Major performance problem with std.array.front()

Tue Mar 11 05:44:33 PDT 2014

On Sunday, 9 March 2014 at 21:38:06 UTC, Nick Sabalausky wrote:
> On 3/9/2014 7:47 AM, w0rp wrote:
>>
>> My knowledge of Unicode pretty much just comes from having
>> to deal with foreign language customers and discovering the 
>> problems
>> with the code unit abstraction most languages seem to use. 
>> (Java and
>> Python suffer from similar issues, but they don't really have 
>> algorithms
>> in the way that we do.)
>>
>
> Python 2 or 3 (out of curiosity)? If you're including Python3, 
> then that somewhat surprises me as I thought greatly improved 
> Unicode was one of the biggest reasons for the jump from 2 to 
> 3. (Although it isn't *completely* surprising since, as we all 
> know far too well here, fully correct Unicode is *not* easy.)
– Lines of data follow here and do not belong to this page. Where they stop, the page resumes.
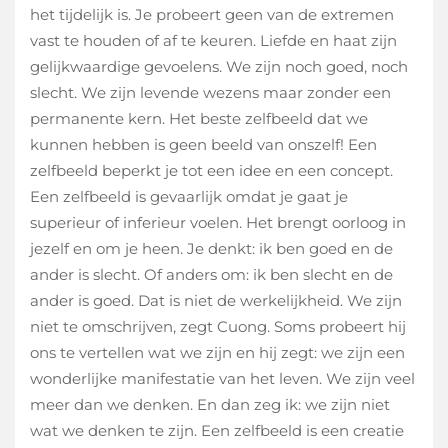
het tijdelijk is. Je probeert geen van de extremen
vast te houden of af te keuren. Liefde en haat zijn
gelijkwaardige gevoelens. We zijn noch goed, noch
slecht. We zijn levende wezens maar zonder een
permanente kern. Het beste zelfbeeld dat we
kunnen hebben is geen beeld van onszelf! Een
zelfbeeld beperkt je tot een idee en een concept.
Een zelfbeeld is gevaarlijk omdat je gaat je
superieur of inferieur voelen. Het brengt oorloog in
jezelf en om je heen. Je denkt: ik ben goed en de
ander is slecht. Of anders om: ik ben slecht en de
ander is goed. Dat is niet de werkelijkheid. We zijn
niet te omschrijven, zegt Cuong. Soms probeert hij
ons te vertellen wat we zijn en hij zegt: we zijn een
wonderlijke manifestatie van het leven. We zijn veel
meer dan we denken. En dan zeg ik: we zijn niet
wat we denken te zijn. Een zelfbeeld is een creatie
Late reply here. Python 3 is a lot better in terms of Unicode 
support than 2. The situation in Python 2 was this.

1. The default string type is 'str', an immutable array of bytes.
2. 'str' could be one of many encodings, including UTF-16, etc.
3. There is an extra 'unicode' type for when you want a Unicode 
string.
4. Python implicltly converts between the two, often in wrong 
ways, often causing exceptions to appear where you didn't expect 
them to.

In 3, this changed to...

1. The default string type is still named 'str', only now it's 
like the 'unicode' of olde.
2. 'bytes' is a new immutable array of bytes type like the Python 
2 'str'.
3. Conversion between 'str' and 'bytes' is always explicit.

However, Python 3 works on a code point level, probably some code 
unit level in fact, and you don't see very many algorithms which 
take, say, combining characters into account. So Python suffers 
from similar issues.